- The Law on murder is heavily criticised and is in great need of reform
- Law Commission; "It has a rickety structure set upon shaky foundations" and it's a "mess".
- Written in the 17th century and therefore used archaic language
- Implications beyond its actual meaning e.g. 'malice aforethought' implies that you have to think about the killing.
- Many levels of criminality within one offence, from cold-blooded serial killings to less malicious mercy killings.
- All arguably different killings put in one category.
- The Law Commission have suggested a degree system to deal with this.
Murder: Life Sentence
- Life sentence is mandatory for Murder
- Judges get no discretion or flexibility - they can't give a lesser sentence even if they feel it's necessary
- Those who intend GBH face a life sentence - unfair because they didn't intend to kill.

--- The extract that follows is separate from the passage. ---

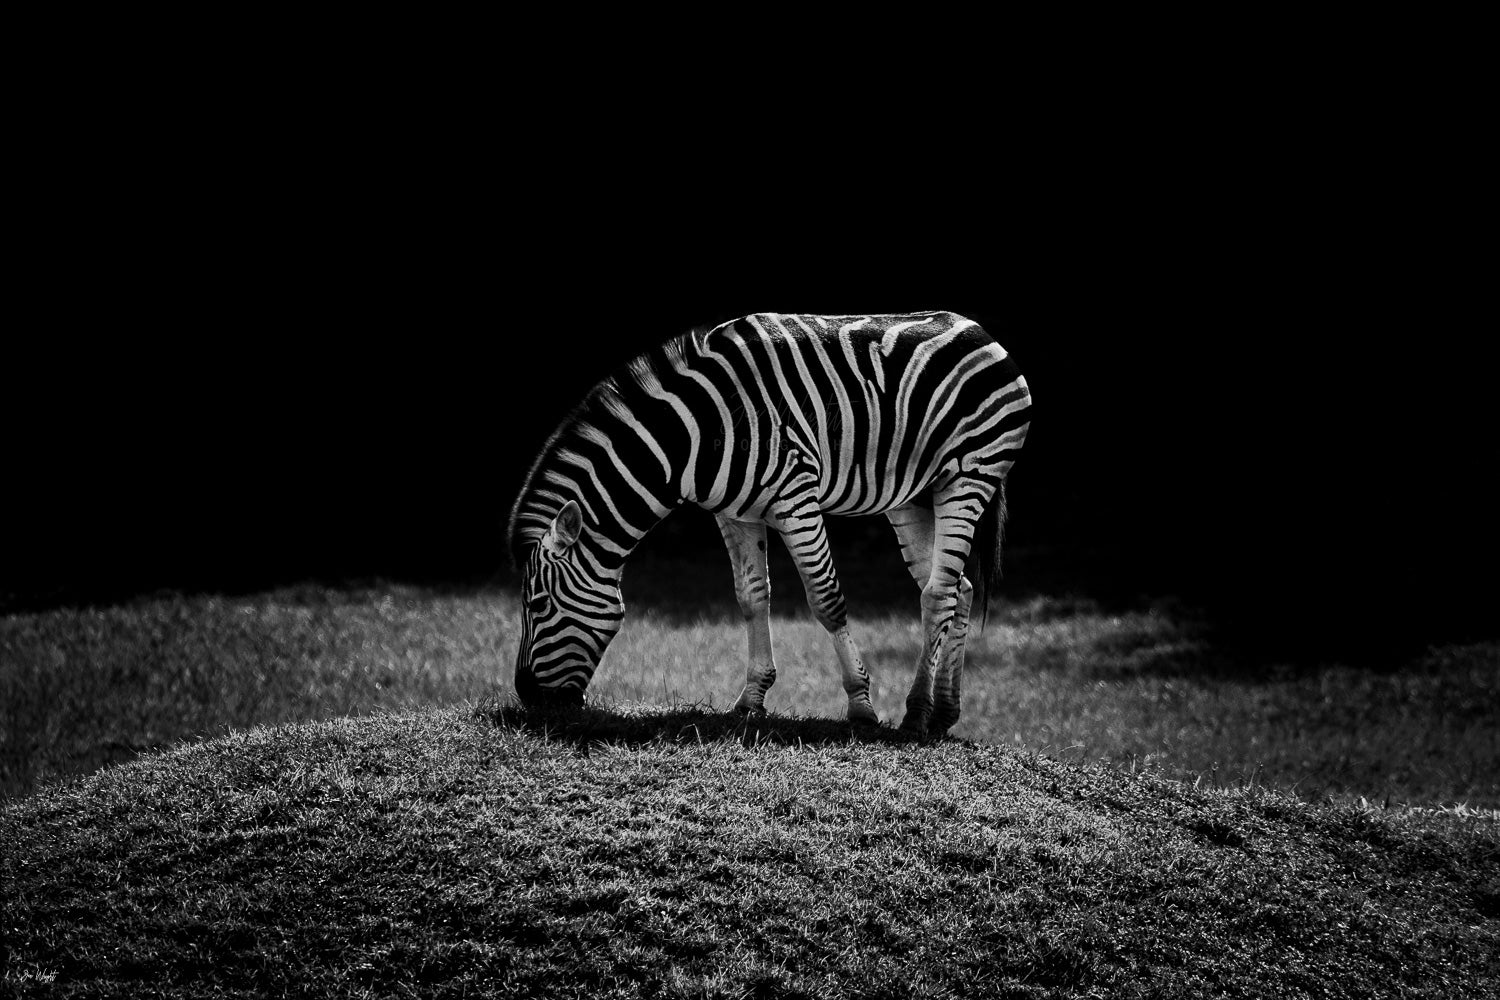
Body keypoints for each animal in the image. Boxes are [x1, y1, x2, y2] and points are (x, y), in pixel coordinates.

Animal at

- Euthanasia - those who assist an ill loved one with dying may face a life sentence - criticised because they are unlikely to be dangerous or malicious - Diane Pretty.
- Those who are under duress will have to face a life sentence as duress is not a defence to murder.
Murder: Mens Rea
- Satisfied by intention to cause GBH
- Law Commission: Parliament didn't intend for those who "are not in truth murderers"(didn't intend death or see the risk) to be convicted of murder.
- Lord Edmund says the mens rea should be intention to kill.
- Woolin virtual certainty test: Leading authority that foresight of consequences is sufficient mens rea but Parliament haven't clarified this - they could if reform was made.
Law Commission have suggested a degree system to reform the offence.
- 1st Degree Murder: Max life sentence and requires intention to kill or cause GBH seeing the risk of death.
- 2nd Degree Murder: Max life sentence at the judge's discretion and requires intention to cause GBH without seeing the risk of death.
The House of Lords Select Committee have suggested that the mens rea becomes intention to kill or cause GBH seeing the risk of death.
These reforms would help solve the issues on mens rea, but do not deal with the levels of criminality.
Voluntary Manslaughter: Introduction
- Despite recent reforms in the 2009 Coroners and Justice Act, the Law on voluntary manslaughter (loss of control) is still 'difficult and in need of interpretation' - Lord Judge.
Voluntary Manslaughter: Protection of Women
- Old law criticised for being discriminatory against women - required a sudden reaction - Ahluwalia.
- This has now been removed but still criticised by womens' councils because the longer the delay, the less likely they'll get the defence.
- Makes it harder for women to plead: In 2004, 83% of women who pleaded this defence used a knife - showing delay because they had to physicaly go and get the weapon.
Voluntary Manslaughter: Sexual Infidelity
- No longer a qualifying trigger - good because men can no longer say their wife provoked them by cheating on them - Clinton
- Criticised: Gone beyond the recommendations of the Law Commission.
- Sexual infidelity is a common and powerful provoking factor - unfair to exclude it when words alone can amount to a qualifying trigger.
- Term is criticised as being vague as it's unclear what it includes.
Voluntary Manslaughter: Moral Foundation
- Lack of moral foundation - gives a defence to those who get angry and lose control - blames the victim for their own death because they provoked them.
- Law Commission: "unduly makes the victim the defendant".
- Elliot and Quinn: "it encourages a society of victim blaming".
Voluntary Manslaughter: D's Circumstances
- Can now be taken into account when assessing the gravity of the provocation - good because the effects of sexual abuse can be taken into account - Gregson.
- Defence is criticised for being too hard to plead: 'seriously wronged' is objective and 'grave provocation' hasn't been clearly defined.
Voluntary Manslaughter: Reforms
- Law Commission: remove the first stage (a loss of control) and focus on stages 2 and 3. They also want to make sexual infidelity a qualifying trigger, which would deal with the criticism over it being an important provoking factor.
- Both need reform but Vol/MS is much healthier
- The government rejected the murder reforms in 2009 and have said "it isn't the time to take forward such substantial reform" in regards to Vol/MS.